Командиры переглянулись. А Тарасов прищурился:

— Что, значит, оружие?

— Так только у нас у половины винтовки да автоматы. Остальные побросали все, когда патроны закончились, товарищ подполковник сказал, что у вас прибарахлимся…

— Оооот же тварь, сссука, пшёл вон! — заорал на рядового Тарасов. Того как ветром сдуло из землянки. А потом пнул по столу. Так что карты Шишкина слетели на пол. Начштаба флегматично вздохнул и полез под стол — собирать бумаги.

— Млять, млять, млять! — ударил Тарасов кулаком по печке. Та глухо зазвенела в ответ и пыхнула дымом. Дневальный аж забился в угол. — Ну и хули будем делать отцы-командиры?

— Ефимыч, не кипяти кипяток, а? — сказал всегда рассудительный и спокойный Мачихин.

— Не кипяти? Не кипяти, да? Я эту сволочь лично пристрелю, когда появится! Мы двумя бригадами должны были… А мы тут одни! Продуктов нет! Медикаментов нет! И, самое главное, боеприпасов нет! А тут ещё батальон придурков, млять! Мы прошли, почему Гринёв не смог? Где эта сволочь? Пристрелю!!
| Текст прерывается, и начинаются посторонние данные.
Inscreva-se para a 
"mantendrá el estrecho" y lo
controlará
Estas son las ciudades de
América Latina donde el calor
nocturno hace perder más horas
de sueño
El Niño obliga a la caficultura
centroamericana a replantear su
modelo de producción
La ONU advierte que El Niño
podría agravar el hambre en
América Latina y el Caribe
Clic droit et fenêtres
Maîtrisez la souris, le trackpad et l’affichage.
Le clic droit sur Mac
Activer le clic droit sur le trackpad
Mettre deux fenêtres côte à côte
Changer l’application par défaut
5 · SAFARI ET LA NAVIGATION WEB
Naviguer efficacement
Тарасов дернулся было на улицу, но Гриншпун внезапно выставил ногу и Тарасов упал, споткнувшись.

— Ефимыч, успокойся…

 

А красноармеец Комлев сидел у костерка комендантского взвода и взахлеб рассказывал — как они прорывались через речку со странным названием Полометь:

— Так я ж говорю. Мы выползли на посередку речечки и тут как начало долбать! И кто куда! Все попуталось, бегу куда-то. А там берег крутой такой, сверху стреляют — я ползу. А перед глазами только валенки у Петьки, он ими скребет по снегу. Хераць — Петька на меня падает и кровавым по мне как плеснет. А там по верху фриц, ну я туда гранату со страху — бах! — нету немца, и рука его — шлёп перед носом, я как закричу и себя не помню. Бегу, куда-то бегу. Нна! — прикладом, потом нож в руке, опять нна! Черт его знает, как а вот пробежал, лыжами за деревья цепляюсь, падаю. Лыжи, да… А нам комвзвода сказал, лыжи-то привяжите к поясу на переправе, пешком бежите, а уж потом на лыжи. Вот я через немецкий окоп прыгнул, а лыжи туда падают. И застряли. А я как заору, обернулся и тут немец. Молоденький такой, глаза, главно, голубые. И тоже орет. Он на меня орет, я на него ору. И ракеты такие, синие. Он как мертвец — я, наверно, тоже ему как мертвец кажусь. Орем, орем… А я первый стрельнул. Прям в грудь. А он не падает! Упасть должон, а не падает. И так тихонечко… Мутер, говорит, мутер… Я ещё стрельнул. В башку. Она в разные стороны.